M. Marey, considérant, au point de vue de l’aéronautique, le problème qu’il a si bien étudié en physiologiste, croit qu’il est possible d’imiter le mécanisme du vol. Après les appareils d’étude expérimentale que le savant professeur a réalisés, nous allons voir, dans le chapitre suivant, que MM. Alphonse Penaud, Tatin et d’autres expérimentateurs ont, en effet, été plus loin en construisant des petits oiseaux mécaniques qui volent d’eux-mêmes à l’air libre. M. Marey ne doute pas que l’on puisse dépasser encore ces résultats. « Nous avons prouvé, dit-il, que rien n’est impossible dans l’analyse des mouvements du vol de l’oiseau ; on nous accordera sans doute que la mécanique peut toujours reproduire un mouvement dont la nature est bien définie.

Dans ces derniers temps, deux aviateurs, M. Mouillard et M. Goupil, ne se sont pas montrés moins affirmatifs, mais sans avoir pu cependant donner aucune preuve de démonstration expérimentale, M. Mouillard a exécuté plusieurs essais à l’aide d’un appareil de vol qu’il avait construit, mais sans réussir à se soulever du sol[4].

M. Goupil a étudié les conditions mécaniques du vol et il a donné notamment quelques chiffres intéressants à reproduire.

Un pigeon de 420 grammes dépense 2 kilogrammètres et demi, pour se soutenir immobile dans l’espace en air calme ; j’ai déterminé ce chiffre de deux façons différentes, en voici une troisième.

Un pigeon de ce poids que j’ai eu occasion d’examiner fréquemment à mes pieds, que j’ai pesé et mesuré, avait l’habitude de voleter à 0m,70 environ au-dessus du sol, je ne sais pourquoi ; ce travail pénible lui demandait six coups d’ailes par seconde à l’amplitude de 170 degrés, ce qui, au centre de l’aile, équivalait à 0m,50 d’arc décrit ; dans ce cas, la violence du battement est à peu près telle en relevant l’aile qu’en l’abaissant, car la position du corps est à 45°, et l’arc décrit par les ailes est dans un plan presque horizontal ; l’effort moyen était nécessairement égal au poids de l’animal et le chemin parcouru de 12 fois 0m,50, soit : 6m x 0k,420 = 2kgm,50. On peut évaluer à 8 chevaux par 100 kilog. le travail développé dans ce cas pour produire la sustentation totale. La surface mesurant 0m,09, cette espèce dispose donc de 27kgm par mètre carré, et sa surface d’aile mesurant 0m,06, il dispose de 40 kilogrammètres par mètre carré d’aile. Avec cela il est maître de sa voilure et ne redoute ni les coups de vent, ni la tempête[5].

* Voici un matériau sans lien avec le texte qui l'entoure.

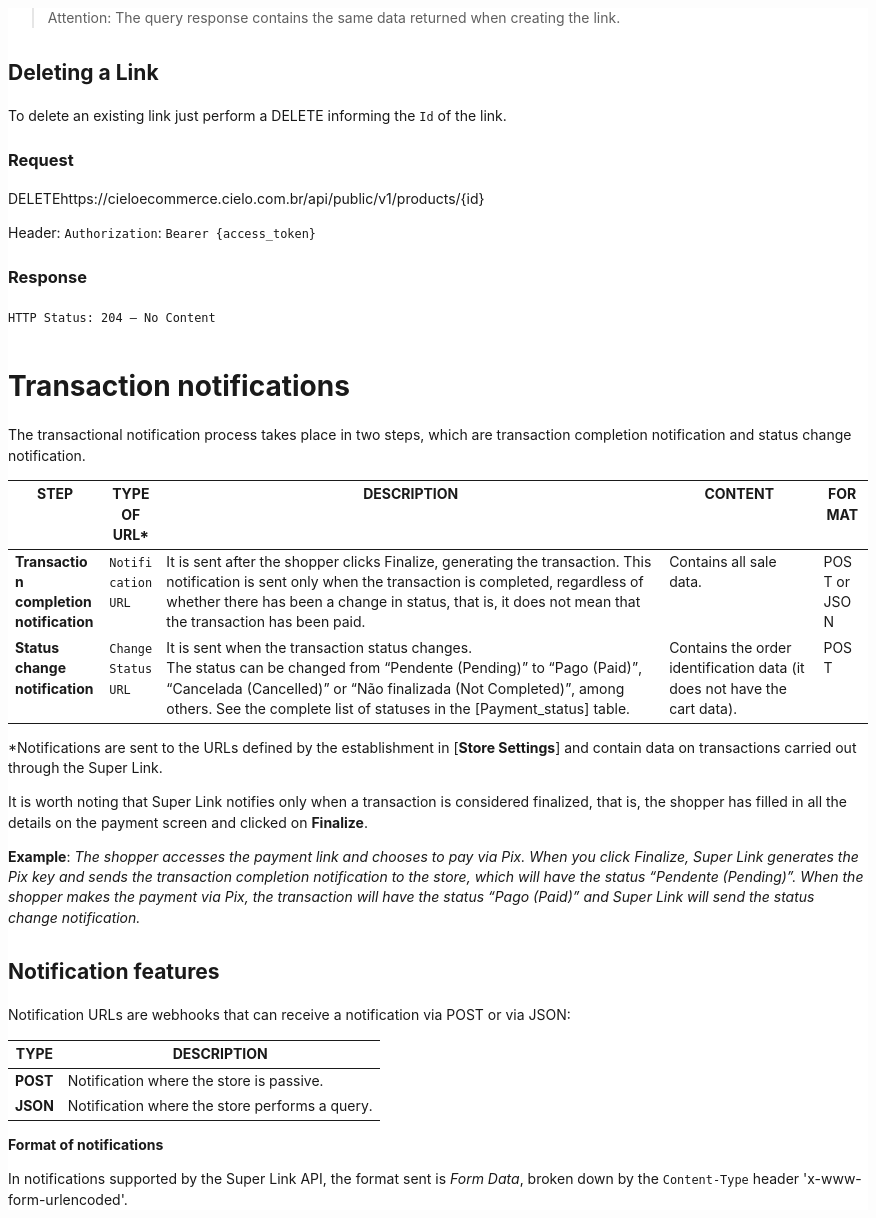 > Attention: The query response contains the same data returned when creating the link.

## Deleting a Link

To delete an existing link just perform a DELETE informing the `Id` of the link.

### Request

<aside class="request"><span class="method delete">DELETE</span><span class="endpoint">https://cieloecommerce.cielo.com.br/api/public/v1/products/{id}</span></aside>

Header: `Authorization`: `Bearer {access_token}`

### Response

`HTTP Status: 204 – No Content`

# Transaction notifications

The transactional notification process takes place in two steps, which are transaction completion notification and status change notification.

|STEP|TYPE OF URL*|DESCRIPTION|CONTENT|FORMAT|
|---|---|---|---|---|
|**Transaction completion notification**|`Notification URL`|It is sent after the shopper clicks Finalize, generating the transaction. This notification is sent only when the transaction is completed, regardless of whether there has been a change in status, that is, it does not mean that the transaction has been paid.|Contains all sale data.|POST or JSON|
|**Status change notification**|`Change Status URL`|It is sent when the transaction status changes.<br>The status can be changed from “Pendente (Pending)” to “Pago (Paid)”, “Cancelada (Cancelled)” or “Não finalizada (Not Completed)”, among others. See the complete list of statuses in the [Payment_status] table.|Contains the order identification data (it does not have the cart data).|POST|

*Notifications are sent to the URLs defined by the establishment in [**Store Settings**] and contain data on transactions carried out through the Super Link.

It is worth noting that Super Link notifies only when a transaction is considered finalized, that is, the shopper has filled in all the details on the payment screen and clicked on **Finalize**.

**Example**: *The shopper accesses the payment link and chooses to pay via Pix. When you click Finalize, Super Link generates the Pix key and sends the transaction completion notification to the store, which will have the status “Pendente (Pending)”. When the shopper makes the payment via Pix, the transaction will have the status “Pago (Paid)” and Super Link will send the status change notification.*

## Notification features

Notification URLs are webhooks that can receive a notification via POST or via JSON:

|TYPE|DESCRIPTION|
|----|---|
|**POST**|Notification where the store is passive.|
|**JSON**|Notification where the store performs a query.|

**Format of notifications**

In notifications supported by the Super Link API, the format sent is *Form Data*, broken down by the `Content-Type` header 'x-www-form-urlencoded'.
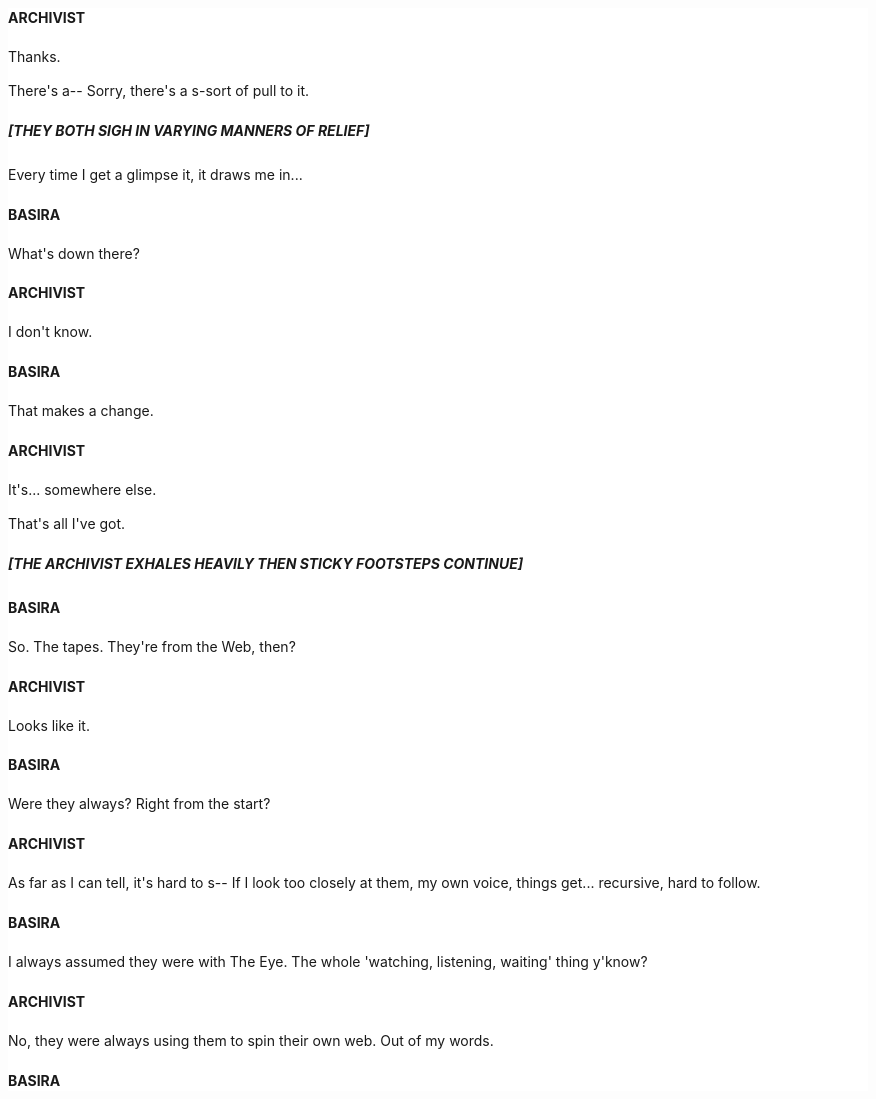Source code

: #### ARCHIVIST

Thanks.

There's a-- Sorry, there's a s-sort of pull to it.

##### [THEY BOTH SIGH IN VARYING MANNERS OF RELIEF]

Every time I get a glimpse it, it draws me in...

#### BASIRA

What's down there?

#### ARCHIVIST

I don't know.

#### BASIRA

That makes a change.

#### ARCHIVIST

It's... somewhere else.

That's all I've got.

##### [THE ARCHIVIST EXHALES HEAVILY THEN STICKY FOOTSTEPS CONTINUE]

#### BASIRA

So. The tapes. They're from the Web, then?

#### ARCHIVIST

Looks like it.

#### BASIRA

Were they always? Right from the start?

#### ARCHIVIST

As far as I can tell, it's hard to s-- If I look too closely at them, my own voice, things get... recursive, hard to follow.

#### BASIRA

I always assumed they were with The Eye. The whole 'watching, listening, waiting' thing y'know?

#### ARCHIVIST

No, they were always using them to spin their own web. Out of my words.

#### BASIRA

M. Goupil tire de ses calculs la conclusion suivante L’homme par sa seule puissance ne peut produire le vol ramé, ni l’ascension directe. Mais il peut, avec un appareil bien conditionné, produire un planement horizontal à la condition de pouvoir se mettre en vitesse.

  1. La locomotion chez les animaux, ou marche, natation et vol, par Bell Pettigrew, in-8o. Paris, Germer Baillière.
  2. De motu animalium.
  3. Revue des revues, 1850.
  4. Voy. L. P. Mouillard. L’empire de l’air, essai d’ornithologie appliquée à l’aviation, 1 vol. in-8o. Paris, G. Masson, 1881.
  5. La locomotion aérienne. Étude par A. Goupil. 1 vol. in-8o. Charleville, 1884.